Но поскольку однажды я обвинял тебя в чрезмерном чувстве ответственности, не могу ради справедливости не признаться в собственных грехах. И не только в импульсивности, или сверхчувствительности, или во всех глупостях, совершенных во время моей распутной жизни. Но в чем-то таком, чего я сам не совсем понимаю.
Мне кажется, что я сам навлек на себя этот арест. Понимаю, что это абсурд, но не могу избавиться от этого чувства. И не потому, что что-то сделал барону Року, ибо не имею абсолютно никакого отношения к его смерти.
Возможно, это всего лишь мои страхи или вина в том, что я оставил тебя в замке. Но я так не думаю. Я искренне верю: есть что-то, о чем я должен вспомнить. Или, может быть, увидеть во сне. И я узнаю то, что мне необходимо узнать.
Я постараюсь уснуть, лягу в постель и положу рядом с собой твои письма. И тебя я тоже увижу. Тебя, в тот первый день в амбаре, когда лучи солнца падали на твои волосы, твой розовый язычок, — я задыхался от волнения, потрясенный тем, что кто-то может быть таким смелым и таким робким одновременно. И тебя такой, какая ты сейчас — большие груди и соблазнительный живот, — нет, у тебя будут те же блестящие волосы, розовый язык и та же решительная линия губ.
Ложись на бок, вот так, тебе не надо напрягаться. Я покрыл поцелуями твои груди и живот, а теперь я обнимаю тебя. Прижимаю, укачиваю, наши губы встречаются…
Но ты должна вообразить то, что тебе хочется видеть. Сейчас я не поделюсь с тобой своими мыслями; прими все, что бы ты хотела получить от меня, Мари-Лор, будь то наслаждение или утешение, и, что бы ни случилось, мою вечную любовь.
Жозеф».
Что бы ни случилось…
В течение следующих дней Мари-Лор перечитывала письмо столько раз, что оно протерлось на сгибах.
Письмо было довольно бессвязным. Но почему? Дело было в том, что они оба, каждый по-своему, находились в смертельной опасности. И в то же время их соединяли надежды, приятные мысли и безграничная страсть. Но все это было бессмысленно в такой ситуации; она не удивилась, что его преследовали непонятные, нелепые фантазии о том, что есть что-то важное, что ему необходимо вспомнить. Она сложила письмо и спрятала его под подушку, устроилась поудобнее на левом боку и уснула беспокойным сном.

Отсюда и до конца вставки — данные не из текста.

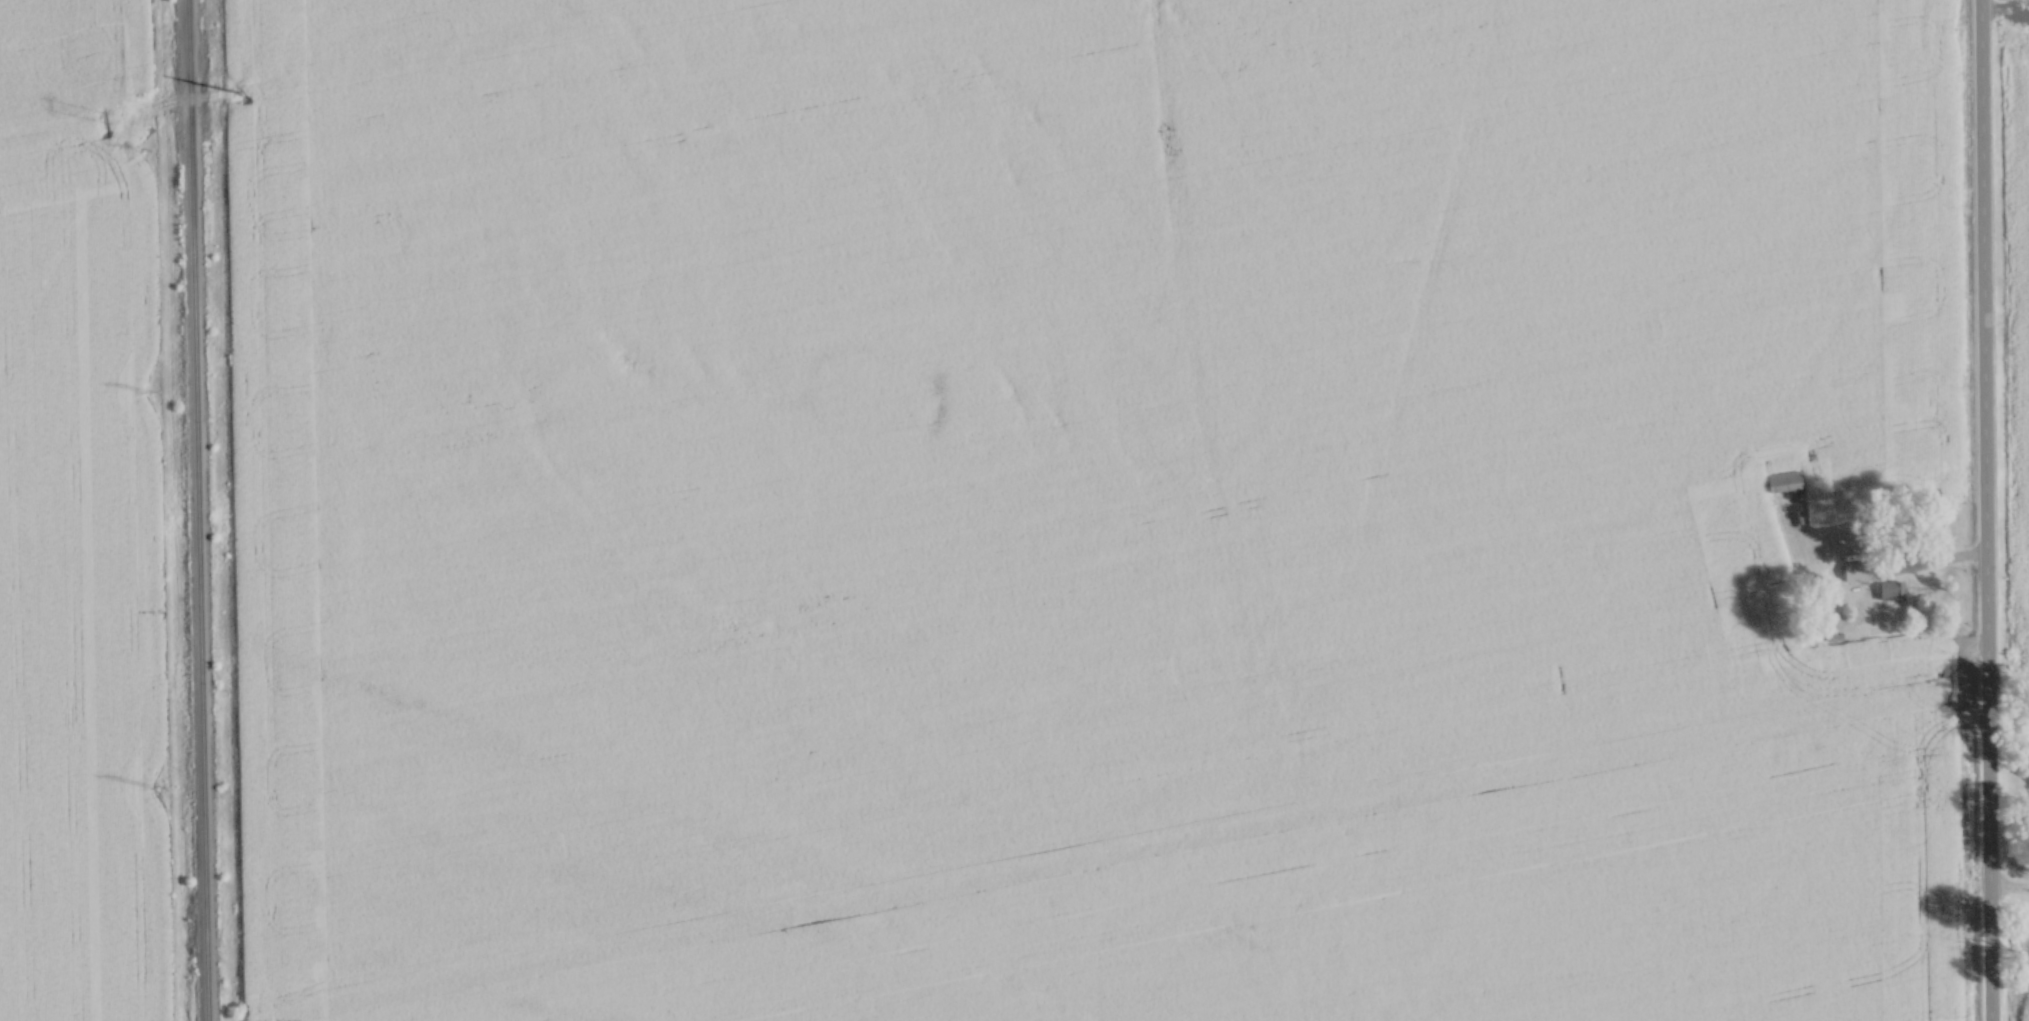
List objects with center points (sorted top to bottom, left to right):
power tower: (250, 88)
power tower: (119, 113)
power tower: (157, 146)
power tower: (162, 392)
building: (1782, 480)
railway: (198, 510)
road: (1984, 510)
road: (1915, 564)
building: (1890, 589)
power tower: (170, 784)
road: (2009, 889)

Мари-Лор крепко спала. Ее мучили сны. Она бежала по тропинке по берегу реки, но спутавшиеся ветви — или это были змеи? — грозили преградить дорогу. Однако она должна бежать, за ней гналась свора лающих собак, ужасных собак, и с ними был месье Юбер. Она чувствовала горячее дыхание животных. Они уже рвали ее одежду клыками, с которых капала слюна. Она была голой, беспомощной. И кто-то вел ее… куда?